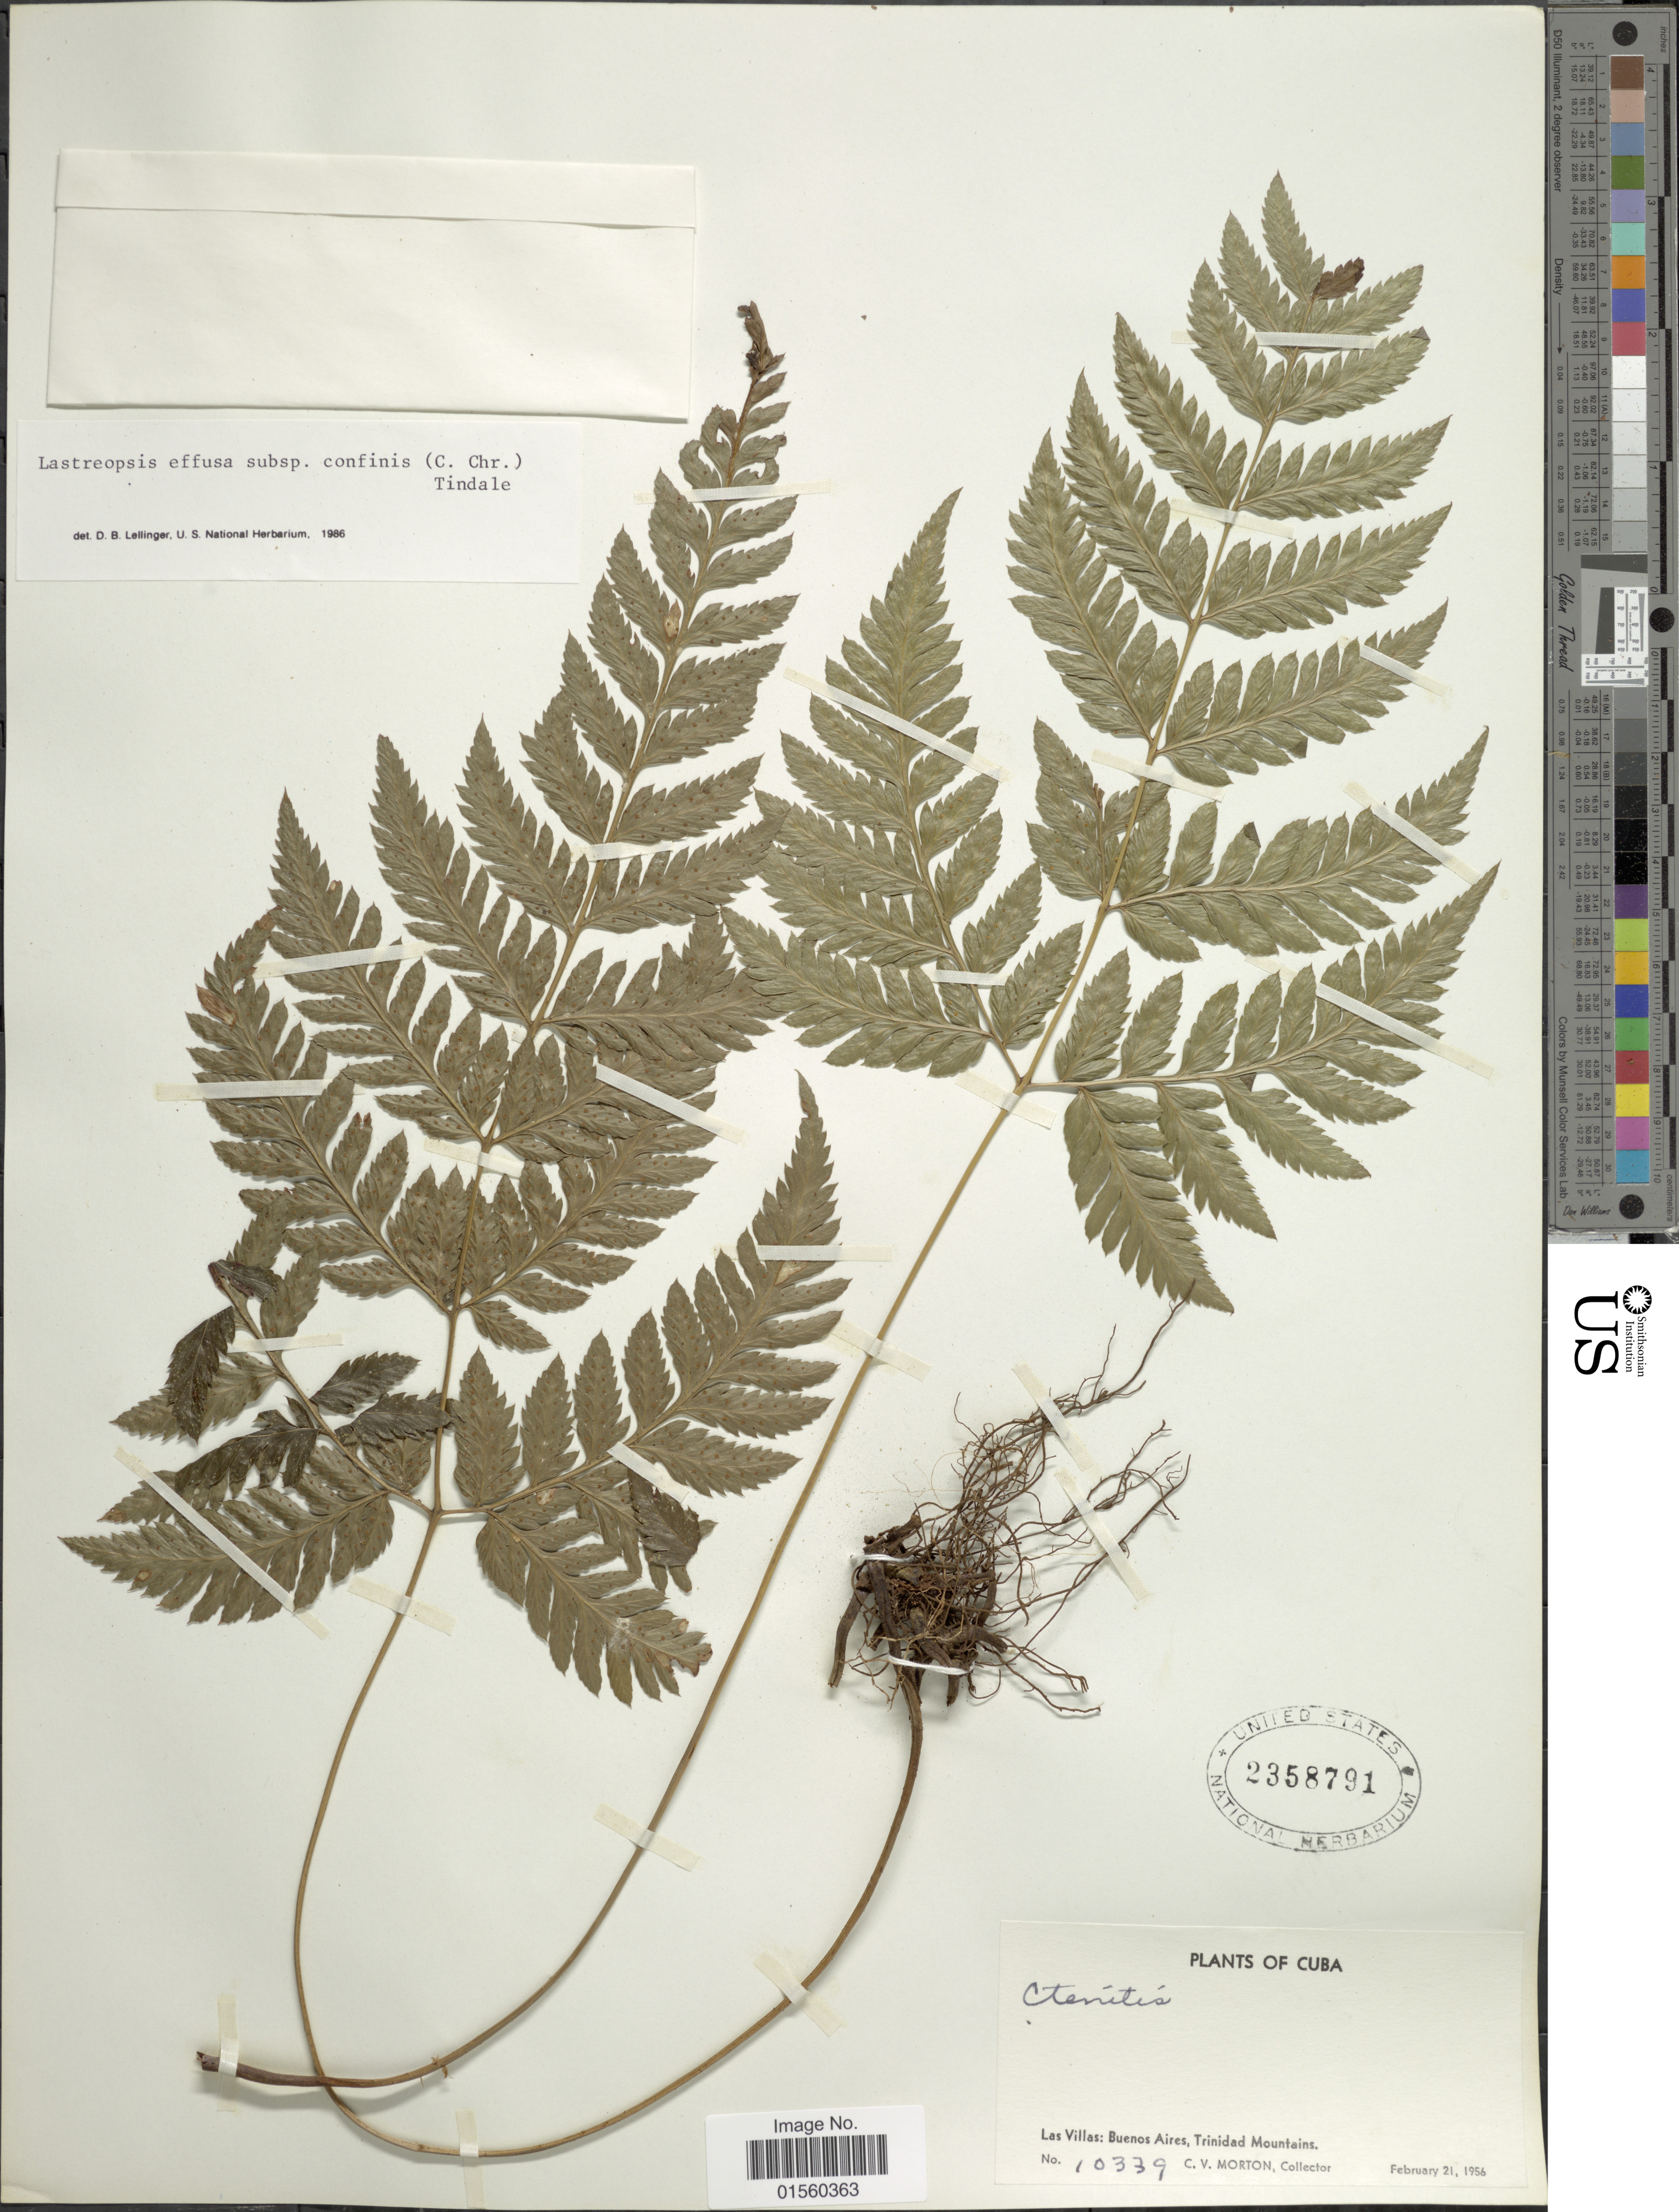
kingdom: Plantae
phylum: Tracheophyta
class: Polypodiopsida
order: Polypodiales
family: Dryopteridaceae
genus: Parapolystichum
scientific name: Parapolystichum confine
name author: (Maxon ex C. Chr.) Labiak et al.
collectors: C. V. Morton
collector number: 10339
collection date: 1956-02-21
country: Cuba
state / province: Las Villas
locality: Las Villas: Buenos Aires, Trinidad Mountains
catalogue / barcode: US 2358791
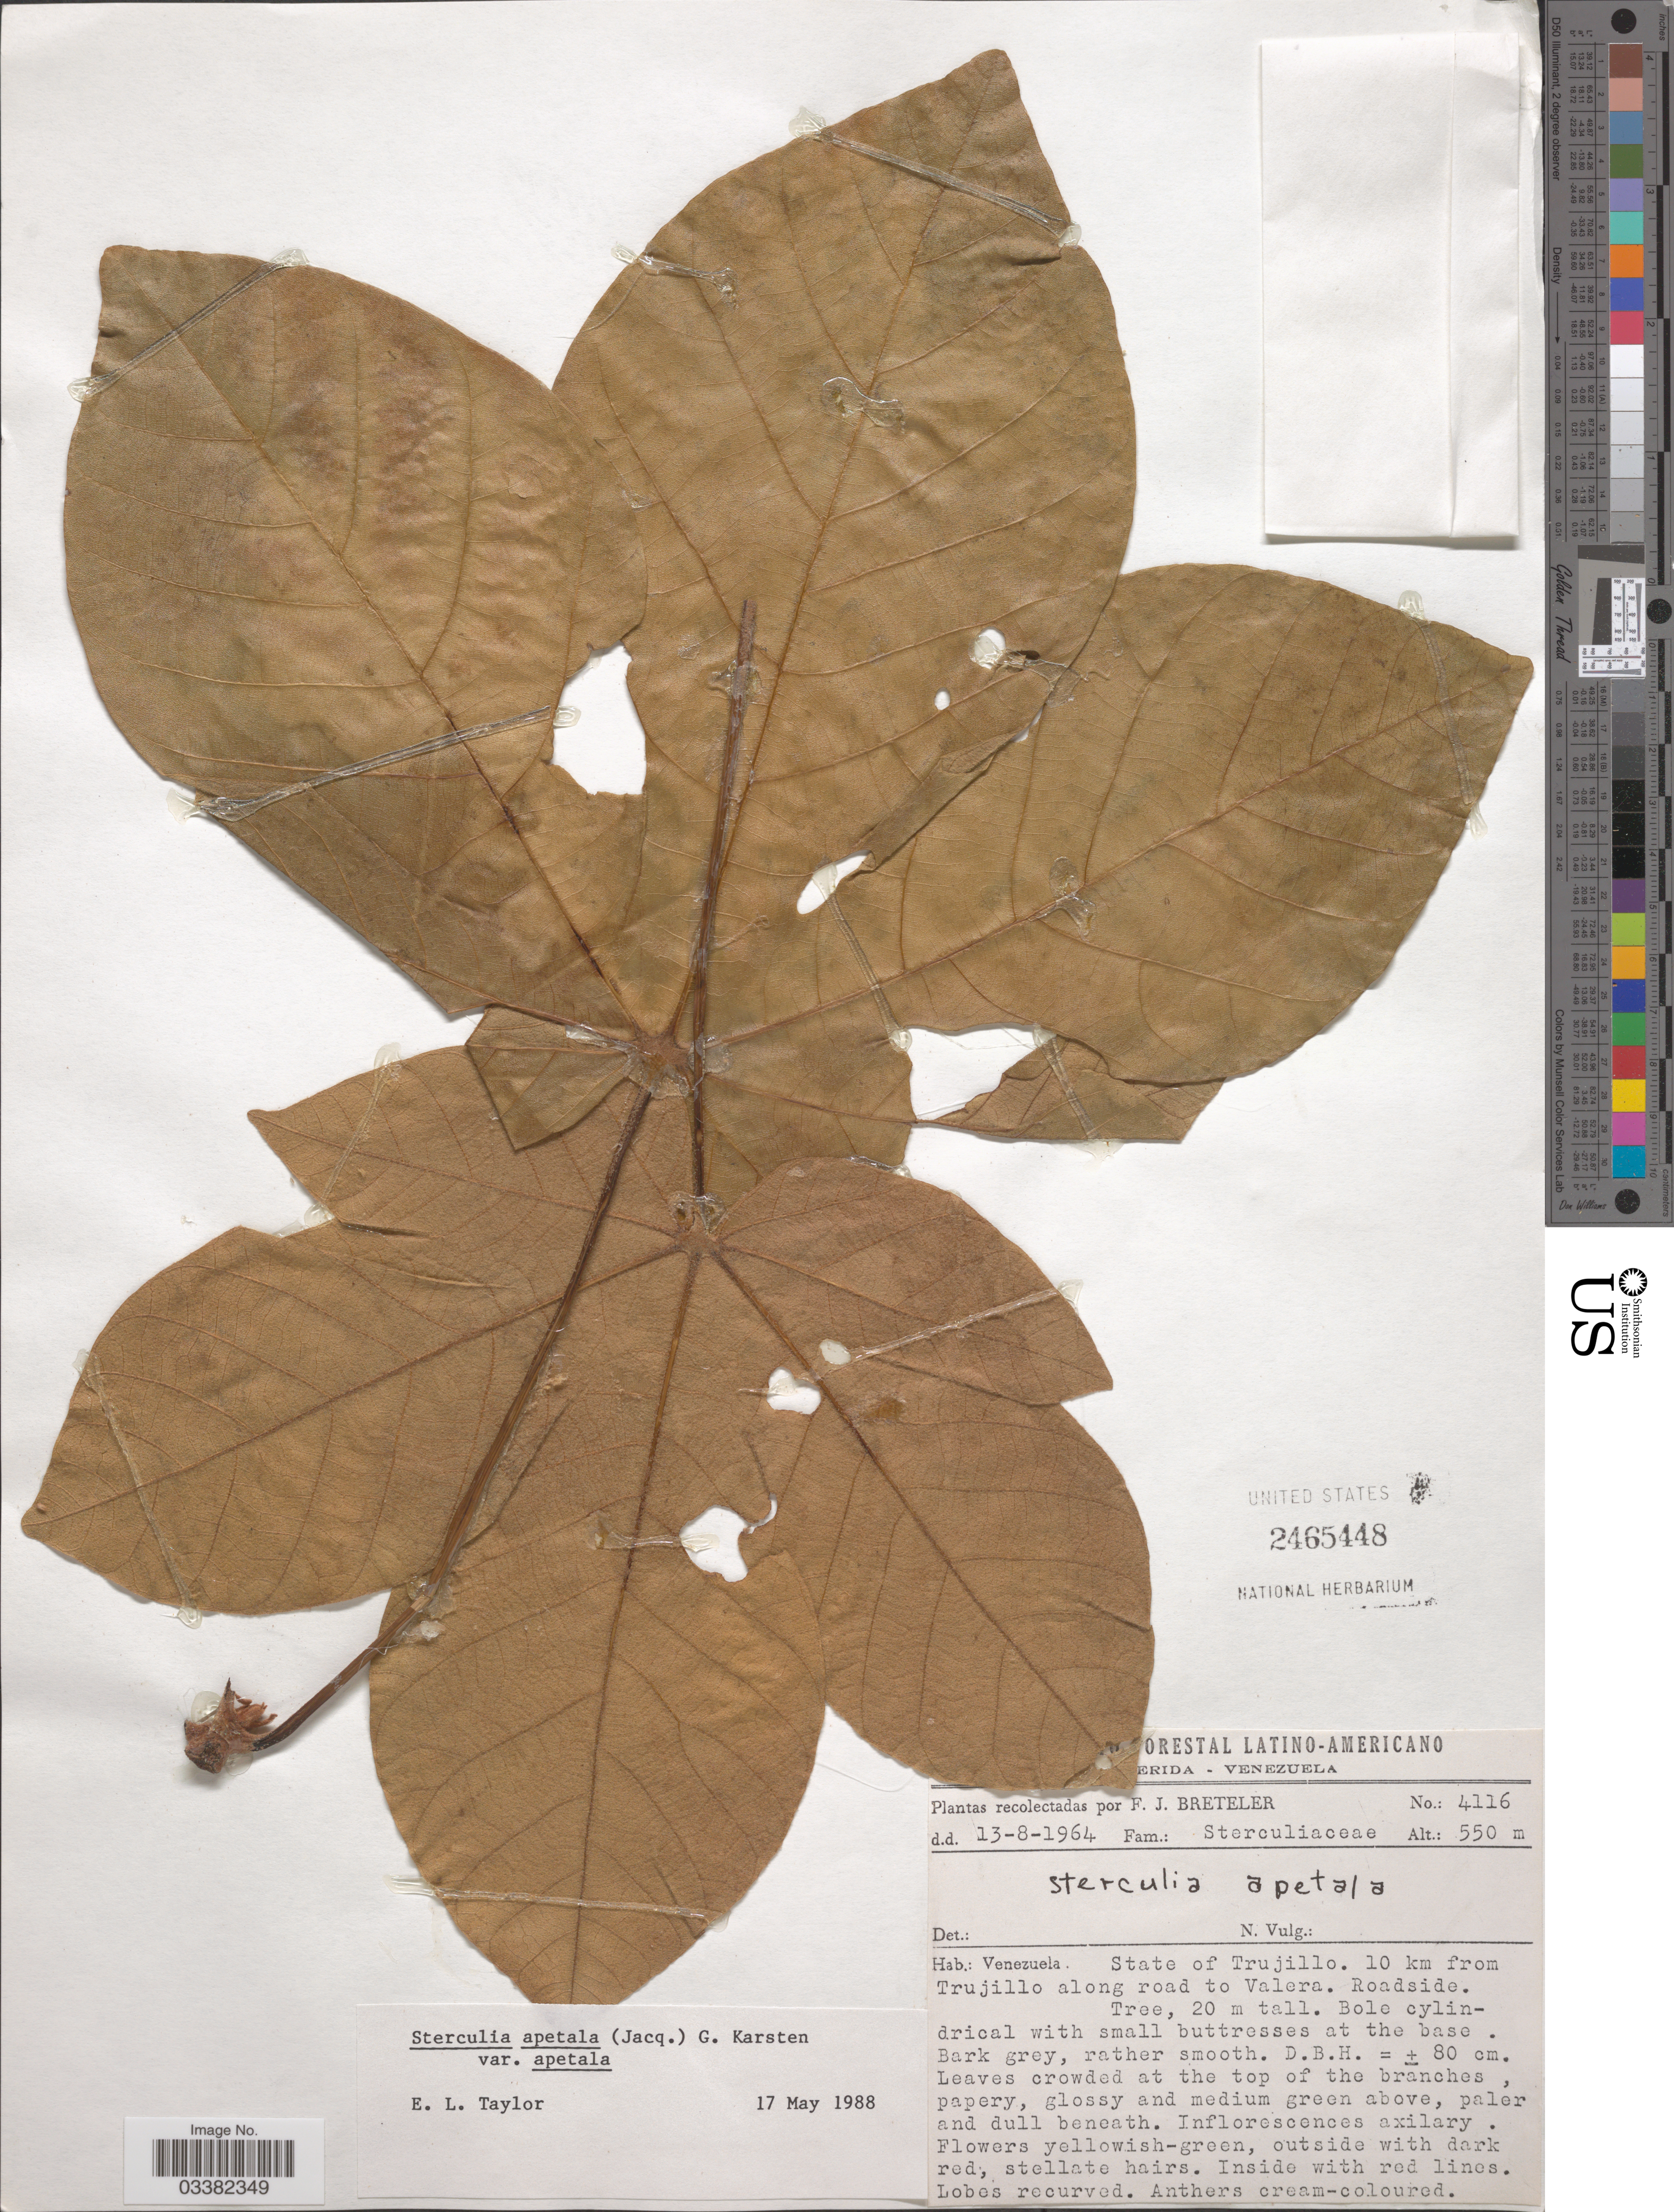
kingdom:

■ The problem
Write out all of the data above again, replacing every "locality" with "site" and keeping everything else the same. Leave out the pictures.

■ Answer to this exercise
kingdom: Plantae
phylum: Tracheophyta
class: Polypodiopsida
order: Polypodiales
family: Dryopteridaceae
genus: Parapolystichum
scientific name: Parapolystichum confine
name author: (Maxon ex C. Chr.) Labiak et al.
collectors: C. V. Morton
collector number: 10339
collection date: 1956-02-21
country: Cuba
state / province: Las Villas
site: Las Villas: Buenos Aires, Trinidad Mountains
catalogue / barcode: US 2358791
kingdom:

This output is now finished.